Provided material: Begin

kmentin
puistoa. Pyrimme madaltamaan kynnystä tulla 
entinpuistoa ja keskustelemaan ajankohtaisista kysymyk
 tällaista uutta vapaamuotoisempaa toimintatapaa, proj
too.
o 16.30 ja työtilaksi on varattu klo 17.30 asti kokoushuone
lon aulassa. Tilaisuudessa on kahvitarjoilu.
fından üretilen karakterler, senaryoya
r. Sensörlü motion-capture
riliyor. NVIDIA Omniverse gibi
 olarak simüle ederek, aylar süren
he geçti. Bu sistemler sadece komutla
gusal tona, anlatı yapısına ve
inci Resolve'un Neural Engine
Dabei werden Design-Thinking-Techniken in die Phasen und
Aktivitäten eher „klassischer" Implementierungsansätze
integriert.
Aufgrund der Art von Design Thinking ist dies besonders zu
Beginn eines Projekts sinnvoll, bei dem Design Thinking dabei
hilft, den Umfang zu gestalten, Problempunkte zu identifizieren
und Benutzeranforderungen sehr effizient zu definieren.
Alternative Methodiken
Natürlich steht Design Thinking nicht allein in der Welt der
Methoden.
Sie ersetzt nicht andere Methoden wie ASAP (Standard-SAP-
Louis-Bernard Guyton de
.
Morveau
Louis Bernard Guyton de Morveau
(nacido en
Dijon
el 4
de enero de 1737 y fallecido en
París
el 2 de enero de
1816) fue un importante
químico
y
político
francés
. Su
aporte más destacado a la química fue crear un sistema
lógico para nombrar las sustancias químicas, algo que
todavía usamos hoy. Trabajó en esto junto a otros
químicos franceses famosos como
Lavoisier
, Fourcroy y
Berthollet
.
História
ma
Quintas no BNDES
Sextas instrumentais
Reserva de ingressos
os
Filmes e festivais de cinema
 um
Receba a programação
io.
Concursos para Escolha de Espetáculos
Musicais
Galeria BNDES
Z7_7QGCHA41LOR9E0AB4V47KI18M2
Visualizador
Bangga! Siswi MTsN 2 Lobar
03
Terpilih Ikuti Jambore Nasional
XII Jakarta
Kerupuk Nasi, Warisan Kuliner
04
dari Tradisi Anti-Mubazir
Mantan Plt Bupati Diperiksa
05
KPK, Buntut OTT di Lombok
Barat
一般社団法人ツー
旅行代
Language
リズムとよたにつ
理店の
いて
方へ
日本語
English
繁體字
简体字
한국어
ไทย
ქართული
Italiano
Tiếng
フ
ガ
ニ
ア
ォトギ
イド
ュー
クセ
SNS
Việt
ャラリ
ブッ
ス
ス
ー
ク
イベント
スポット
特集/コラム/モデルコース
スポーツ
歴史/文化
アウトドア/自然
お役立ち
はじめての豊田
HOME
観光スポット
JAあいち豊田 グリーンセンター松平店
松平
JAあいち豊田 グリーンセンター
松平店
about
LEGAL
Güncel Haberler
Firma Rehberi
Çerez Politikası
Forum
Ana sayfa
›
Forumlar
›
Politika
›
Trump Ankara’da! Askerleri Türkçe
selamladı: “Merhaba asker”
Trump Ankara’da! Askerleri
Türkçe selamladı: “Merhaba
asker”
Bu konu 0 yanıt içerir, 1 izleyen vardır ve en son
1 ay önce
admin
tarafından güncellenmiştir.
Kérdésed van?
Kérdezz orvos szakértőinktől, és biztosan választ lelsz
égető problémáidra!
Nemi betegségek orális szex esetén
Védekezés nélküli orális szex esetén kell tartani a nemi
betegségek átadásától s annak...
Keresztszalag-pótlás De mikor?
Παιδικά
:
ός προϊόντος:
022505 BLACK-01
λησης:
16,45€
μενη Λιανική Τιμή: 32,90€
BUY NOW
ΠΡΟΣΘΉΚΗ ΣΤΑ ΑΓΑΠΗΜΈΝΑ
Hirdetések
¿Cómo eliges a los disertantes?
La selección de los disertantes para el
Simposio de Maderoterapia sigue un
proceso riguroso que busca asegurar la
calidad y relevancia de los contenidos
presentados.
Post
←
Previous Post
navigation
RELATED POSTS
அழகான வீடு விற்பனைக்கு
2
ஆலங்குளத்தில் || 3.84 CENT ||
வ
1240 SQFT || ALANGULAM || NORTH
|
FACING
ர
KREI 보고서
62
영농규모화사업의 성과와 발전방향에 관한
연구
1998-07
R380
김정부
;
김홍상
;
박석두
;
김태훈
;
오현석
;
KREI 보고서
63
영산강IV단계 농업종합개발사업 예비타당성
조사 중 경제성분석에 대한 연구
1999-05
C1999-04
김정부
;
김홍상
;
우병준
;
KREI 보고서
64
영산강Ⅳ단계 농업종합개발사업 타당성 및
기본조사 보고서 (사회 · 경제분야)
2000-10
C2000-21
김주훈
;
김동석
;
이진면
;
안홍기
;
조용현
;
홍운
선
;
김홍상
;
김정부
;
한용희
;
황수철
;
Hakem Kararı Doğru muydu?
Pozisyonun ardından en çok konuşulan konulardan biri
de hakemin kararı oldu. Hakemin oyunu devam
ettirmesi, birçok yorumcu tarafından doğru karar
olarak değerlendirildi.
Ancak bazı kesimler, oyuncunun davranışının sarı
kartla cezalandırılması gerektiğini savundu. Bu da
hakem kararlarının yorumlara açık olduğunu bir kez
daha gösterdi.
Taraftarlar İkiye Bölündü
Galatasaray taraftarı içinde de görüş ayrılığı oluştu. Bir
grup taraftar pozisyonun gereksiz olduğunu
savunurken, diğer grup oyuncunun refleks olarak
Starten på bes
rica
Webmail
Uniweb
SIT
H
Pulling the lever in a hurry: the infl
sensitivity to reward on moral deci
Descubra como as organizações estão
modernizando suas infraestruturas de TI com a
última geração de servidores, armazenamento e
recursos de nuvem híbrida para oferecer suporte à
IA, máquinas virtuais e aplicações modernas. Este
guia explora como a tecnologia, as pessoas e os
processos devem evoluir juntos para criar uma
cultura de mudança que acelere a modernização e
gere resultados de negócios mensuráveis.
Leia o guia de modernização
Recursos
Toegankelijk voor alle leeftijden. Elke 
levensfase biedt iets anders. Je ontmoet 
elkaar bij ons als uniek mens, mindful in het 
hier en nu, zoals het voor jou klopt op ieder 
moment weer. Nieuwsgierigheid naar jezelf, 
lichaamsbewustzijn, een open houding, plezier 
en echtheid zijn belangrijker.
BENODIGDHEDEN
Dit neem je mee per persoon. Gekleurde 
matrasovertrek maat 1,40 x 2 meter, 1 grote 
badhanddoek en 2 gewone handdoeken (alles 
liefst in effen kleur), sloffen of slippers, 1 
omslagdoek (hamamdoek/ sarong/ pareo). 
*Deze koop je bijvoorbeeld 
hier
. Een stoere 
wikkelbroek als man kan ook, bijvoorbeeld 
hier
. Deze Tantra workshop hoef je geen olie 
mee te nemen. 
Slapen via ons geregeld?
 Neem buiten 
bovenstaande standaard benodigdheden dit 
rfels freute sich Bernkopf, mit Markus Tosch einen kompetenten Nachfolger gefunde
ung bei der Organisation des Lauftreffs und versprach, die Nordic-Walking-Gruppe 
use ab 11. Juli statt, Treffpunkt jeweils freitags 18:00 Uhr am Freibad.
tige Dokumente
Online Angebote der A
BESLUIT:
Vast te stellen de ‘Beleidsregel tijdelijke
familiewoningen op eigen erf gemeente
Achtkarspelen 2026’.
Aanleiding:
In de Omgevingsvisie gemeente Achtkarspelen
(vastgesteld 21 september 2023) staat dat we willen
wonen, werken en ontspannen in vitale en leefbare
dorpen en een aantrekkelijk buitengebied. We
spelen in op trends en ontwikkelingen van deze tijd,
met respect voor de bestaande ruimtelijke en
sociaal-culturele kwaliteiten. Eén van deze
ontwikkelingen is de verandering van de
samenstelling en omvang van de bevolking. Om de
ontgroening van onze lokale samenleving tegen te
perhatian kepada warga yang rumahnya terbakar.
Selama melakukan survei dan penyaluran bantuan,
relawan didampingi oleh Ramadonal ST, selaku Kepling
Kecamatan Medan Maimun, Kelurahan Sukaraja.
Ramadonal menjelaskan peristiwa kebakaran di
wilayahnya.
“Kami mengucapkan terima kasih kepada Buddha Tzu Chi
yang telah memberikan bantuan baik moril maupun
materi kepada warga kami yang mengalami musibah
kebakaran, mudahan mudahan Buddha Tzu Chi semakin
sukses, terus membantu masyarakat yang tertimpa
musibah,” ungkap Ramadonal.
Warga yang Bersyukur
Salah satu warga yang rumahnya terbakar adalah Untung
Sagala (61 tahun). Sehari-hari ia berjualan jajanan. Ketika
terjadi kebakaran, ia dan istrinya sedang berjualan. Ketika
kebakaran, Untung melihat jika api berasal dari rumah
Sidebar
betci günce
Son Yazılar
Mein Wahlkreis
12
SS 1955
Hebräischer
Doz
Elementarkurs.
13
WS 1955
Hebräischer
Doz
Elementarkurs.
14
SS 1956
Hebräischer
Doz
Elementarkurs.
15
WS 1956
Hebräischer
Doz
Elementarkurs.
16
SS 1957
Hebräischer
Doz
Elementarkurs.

Provided material: End

**What is being asked**
Please return exactly the lines from the opening line of the data above through the line with "inci Resolve'un Neural Engine", both included and nothing else.

**Solution for this exercise**
kmentin
puistoa. Pyrimme madaltamaan kynnystä tulla 
entinpuistoa ja keskustelemaan ajankohtaisista kysymyk
 tällaista uutta vapaamuotoisempaa toimintatapaa, proj
too.
o 16.30 ja työtilaksi on varattu klo 17.30 asti kokoushuone
lon aulassa. Tilaisuudessa on kahvitarjoilu.
fından üretilen karakterler, senaryoya
r. Sensörlü motion-capture
riliyor. NVIDIA Omniverse gibi
 olarak simüle ederek, aylar süren
he geçti. Bu sistemler sadece komutla
gusal tona, anlatı yapısına ve
inci Resolve'un Neural Engine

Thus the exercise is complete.